The Court of Magistrates has recently banned a man from using and accessing social media for a period of four years. The case involves a 22-year old man who used Facebook as a medium to express his ‘plan’ to kill the Prime Minister.
This Court has ruled that the man be placed under a treatment order to undergo psychiatric care, and also handed down a six month imprisonment term, suspended for four years.
This decision has been made in terms of Article 412C of the Criminal Code according to which, the Court of Magistrates is entitled to issue a physical protection order whereby a person would be prohibited from approaching another.
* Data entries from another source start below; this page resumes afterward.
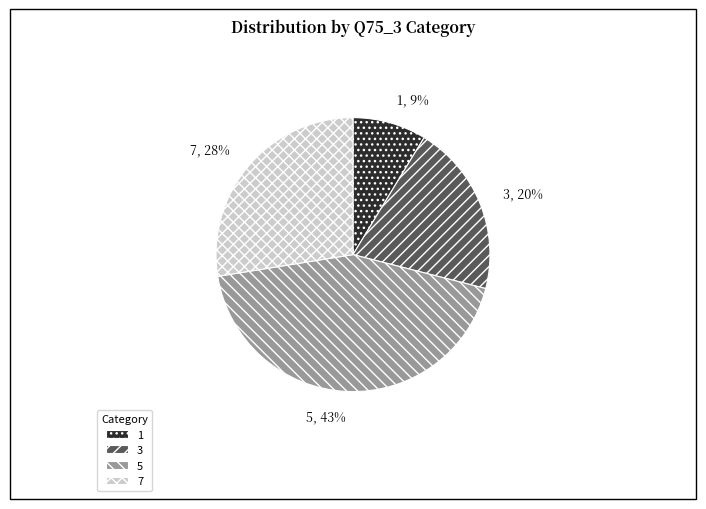

What is the largest slice in the pie chart?

5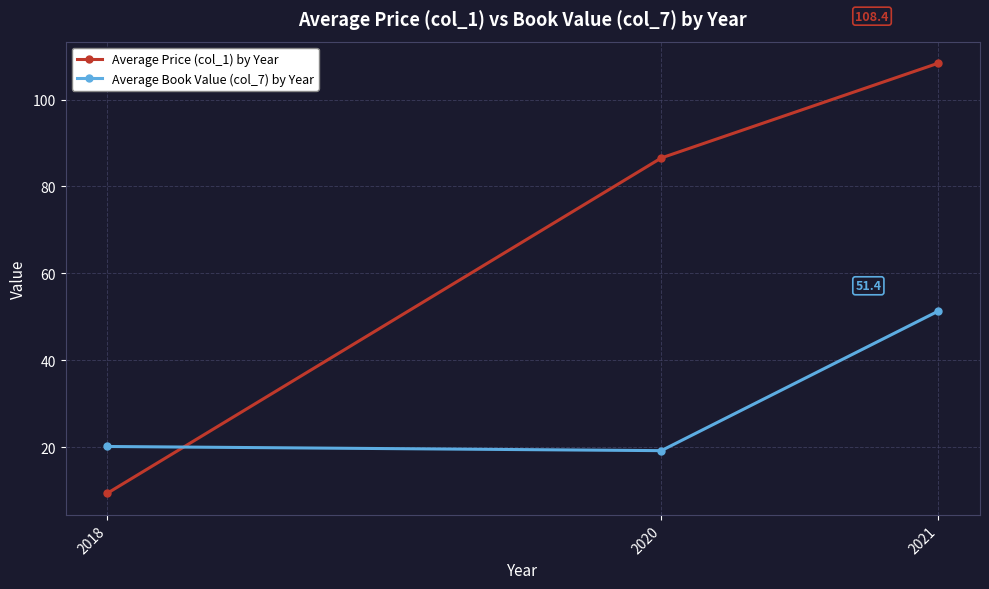

Which series has the widest spread of values?

Average Price (col_1) by Year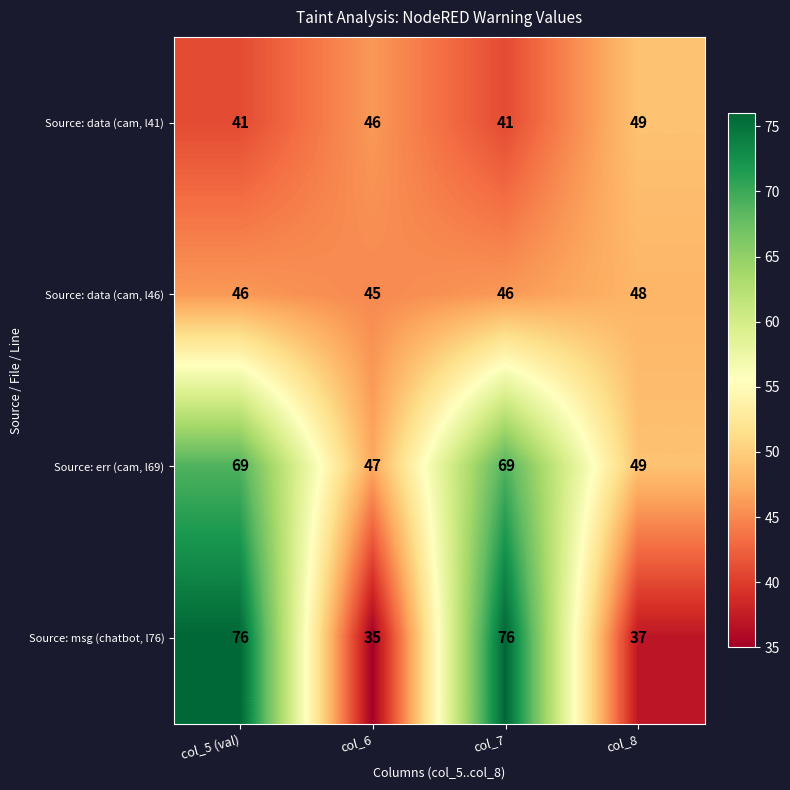

Which series has the largest total across all categories?

Source: err (cam, l69)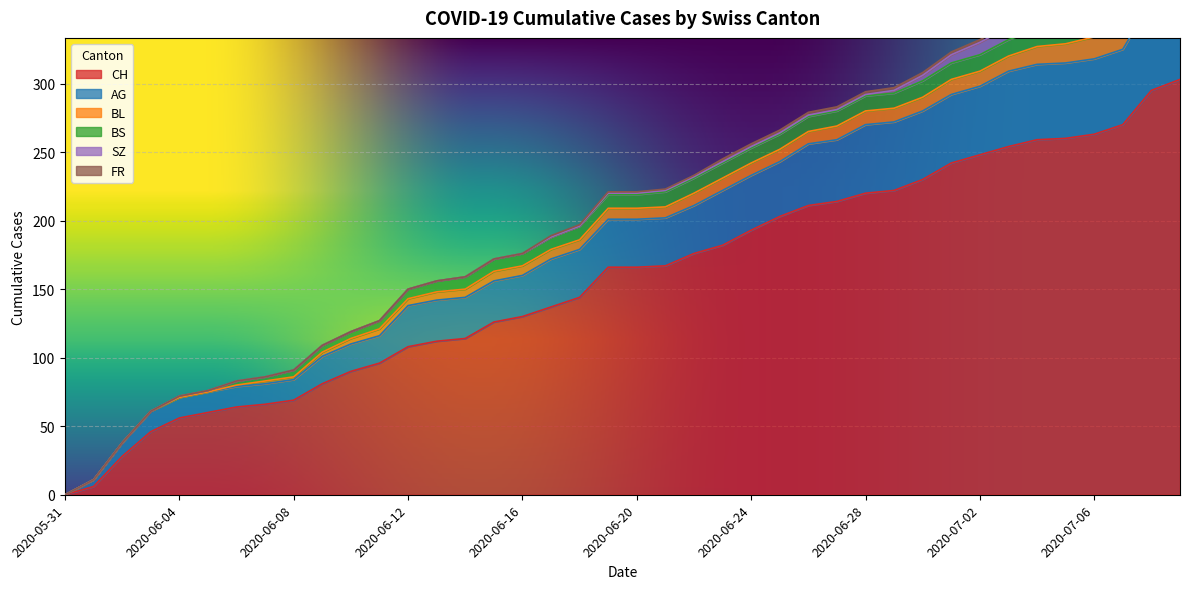

True or false: BL and SZ cross at least once.

False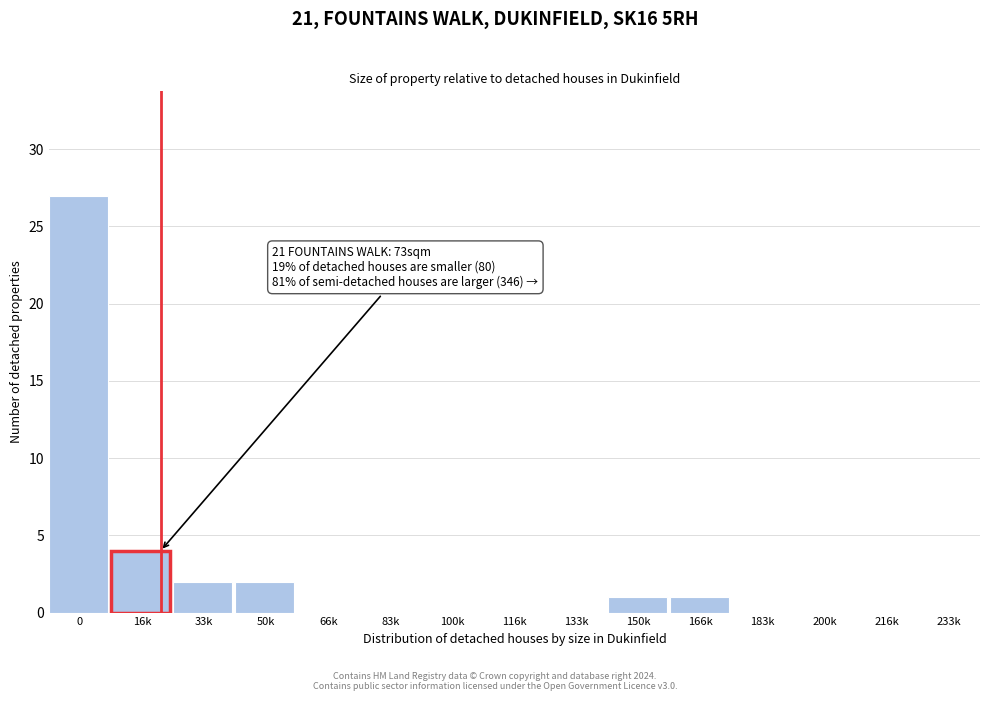

Reading left to right, transcribe all the data shown in this chart.

0=27	16k=4	33k=2	50k=2	66k=0	83k=0	100k=0	116k=0	133k=0	150k=1	166k=1	183k=0	200k=0	216k=0	233k=0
Therefore, in terms of this Article the Court has issued a so-called ‘online protection order’.
This landmark judgment has sparked discussion on what a person’s internet rights are and whether and to what extent a person can be restricted from surfing the internet. This discussion has arisen as there is no regulation with respect to digital rights. This matter was brought up by the Government in 2012 through a consultation exercise. Furthermore, in 2014 a proposal for legislation which, stated that digital rights should be constitutionally enforceable was brought forward by the Opposition.
The importance of digital rights has been recognised by the European Court of Justice (ECJ) too.
The ECJ ruled that the Safe Harbour Agreement between the EU and US which, provides guidance for US firms on how to protect personal data of EU citizens is invalid, as the transfer of such data has been in breach of the fundamental right to data protection.
The ruling came about after revelations were made, as to how the US National Security Agency was obtaining access to data held by internet serves.
From the above it is evident that the regulation of digital rights is a pressing matter which, needs to be addressed. By doing so individuals will be made aware as to what they can and can’t do on the internet.